POST /api/v1/crawls/{id}/execute

Execute a scheduled crawl immediately. Params: force, webhook_url, browser_automation, scraperapi

POST /api/v1/crawls/{id}/share

Toggle sharing. Body: {"public_share": true} or {"shared_with_org": true, "organization_id": "..."}

Crawls in sessions inherit org sharing from parent session.

GET /api/v1/public/crawl/{id}

Access publicly shared crawl (no auth).

GET /api/v1/search/jobs/{id}/crawls

Get all crawls created from a search job's URLs.

Workflow Recrawl API

Importance-based recrawl prioritization for patrol workflows. Prerequisites: Workflow with session, Smart Crawl enabled.

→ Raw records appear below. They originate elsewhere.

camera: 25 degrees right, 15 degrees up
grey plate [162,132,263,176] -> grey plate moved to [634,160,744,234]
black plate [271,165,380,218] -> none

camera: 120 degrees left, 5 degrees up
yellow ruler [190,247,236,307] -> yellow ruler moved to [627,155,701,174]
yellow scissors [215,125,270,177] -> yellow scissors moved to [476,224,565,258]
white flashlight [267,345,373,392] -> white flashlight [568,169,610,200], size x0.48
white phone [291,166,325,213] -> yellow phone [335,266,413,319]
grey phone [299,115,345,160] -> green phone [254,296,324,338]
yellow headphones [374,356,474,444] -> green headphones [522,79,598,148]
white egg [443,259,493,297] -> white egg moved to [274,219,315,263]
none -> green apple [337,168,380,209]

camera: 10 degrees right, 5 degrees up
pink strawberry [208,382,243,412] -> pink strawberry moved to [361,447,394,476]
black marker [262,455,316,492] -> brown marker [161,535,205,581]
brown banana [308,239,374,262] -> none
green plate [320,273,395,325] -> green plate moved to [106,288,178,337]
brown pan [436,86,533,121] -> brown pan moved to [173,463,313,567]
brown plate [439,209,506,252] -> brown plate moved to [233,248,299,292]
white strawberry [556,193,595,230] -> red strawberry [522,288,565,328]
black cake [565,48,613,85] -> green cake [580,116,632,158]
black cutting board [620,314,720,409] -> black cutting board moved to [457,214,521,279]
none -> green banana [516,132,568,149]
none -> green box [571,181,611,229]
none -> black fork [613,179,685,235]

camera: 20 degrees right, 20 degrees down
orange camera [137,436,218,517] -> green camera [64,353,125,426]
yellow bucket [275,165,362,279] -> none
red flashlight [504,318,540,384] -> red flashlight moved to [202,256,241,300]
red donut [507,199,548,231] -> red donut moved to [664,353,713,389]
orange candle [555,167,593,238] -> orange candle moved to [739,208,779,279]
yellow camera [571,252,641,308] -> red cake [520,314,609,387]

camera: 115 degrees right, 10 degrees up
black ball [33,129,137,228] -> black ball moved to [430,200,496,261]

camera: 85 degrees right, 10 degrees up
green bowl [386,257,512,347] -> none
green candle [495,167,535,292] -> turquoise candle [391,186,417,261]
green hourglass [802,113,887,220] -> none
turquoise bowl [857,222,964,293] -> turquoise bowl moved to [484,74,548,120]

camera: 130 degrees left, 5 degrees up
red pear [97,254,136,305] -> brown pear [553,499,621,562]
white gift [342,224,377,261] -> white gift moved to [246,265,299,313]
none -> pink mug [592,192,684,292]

Method	Endpoint	Description
GET	`/api/v1/workflows/{id}/recrawl`	Get recrawl config and status
POST	`/api/v1/workflows/{id}/recrawl`	Enable/update recrawl
DELETE	`/api/v1/workflows/{id}/recrawl`	Disable recrawl
PATCH	`/api/v1/workflows/{id}/recrawl`	Trigger immediate recrawl

POST Parameters

Parameter	Default	Description
`strategy`	`"importance"`	`"importance"`, `"time"`, `"hybrid"`
`min_interval_hours`	24	Min hours between recrawls
`max_interval_hours`	720	Max hours before recrawl
`importance_multiplier`	2.0	How much importance affects frequency
`change_detection`	true	Track content changes via SHA-256
`priority_threshold`	0.0	Only recrawl URLs above this score
`execute_now`	false	Execute immediately after enabling

Interval formula: max_interval - (importance × multiplier × (max_interval - min_interval))